Police say mom kills kindergarten teacher in class

PARIS — Authorities say the mother of a pupil at a French pre-school stabbed a teacher to death in front of her class Friday, the last day of the school year.

The education minister said the mother apparently had "serious psychiatric problems." Police said she was taken into custody.

Deadly attacks in a school are extremely rare in France, and the stabbing in front of a class of 5- and 6-year-olds raised concern at the highest levels. French President Francois Hollande expressed outrage at "this abominable drama" at the Edouard Herriot school in Albi in southern France.

Education Minister Benoit Hamon traveled immediately to the school, and told reporters that the mother of a pupil "committed this abominable act in a class against a remarkable teacher." A police official said the mother stabbed the teacher with a knife soon after school started Friday morning.

Hamon said the attacker's child had been in the school only for a month and a half, and the mother had had very little contact with the school staff until Friday. It was unclear whether the daughter was in class at the time of the attack.

Police and city officials would not comment on possible reasons for the attack. The regional prosecutor was expected to speak publicly about the case Friday evening.

After Friday's attack, "the children were immediately taken in by another teacher who brought them to another classroom to talk to them, to tell them stories, to try to break them away from what they had just lived through," Hamon said.

The slain teacher, 34, had two small daughters, Hamon said.

Fellow teacher Robert Couffignal of the regional teachers union told BFM television that the school had experienced tensions in the past but had never seen such violence.

"We are not going to put metal detectors in front of the schools to keep the parents from entering.
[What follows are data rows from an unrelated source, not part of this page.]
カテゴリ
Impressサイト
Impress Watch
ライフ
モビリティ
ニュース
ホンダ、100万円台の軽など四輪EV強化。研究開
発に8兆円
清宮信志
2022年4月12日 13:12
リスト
We are in a relation of trust with the parents," Couffignal said. "This is the relation we want to keep."

Other teachers urged better protection for teachers and attention to the tensions they face with parents.

The education minister lamented the especially painful timing of the attack.

"This July 4, the moment when we should be happy for all children that school is over, that vacations are beginning, that teachers successfully completed the school year, has been turned into a day of mourning ... by this abominable crime," Hamon said.

France still feels scars from a shooting at a Jewish school in Toulouse in southern France in 2012 that left three children and a rabbi dead.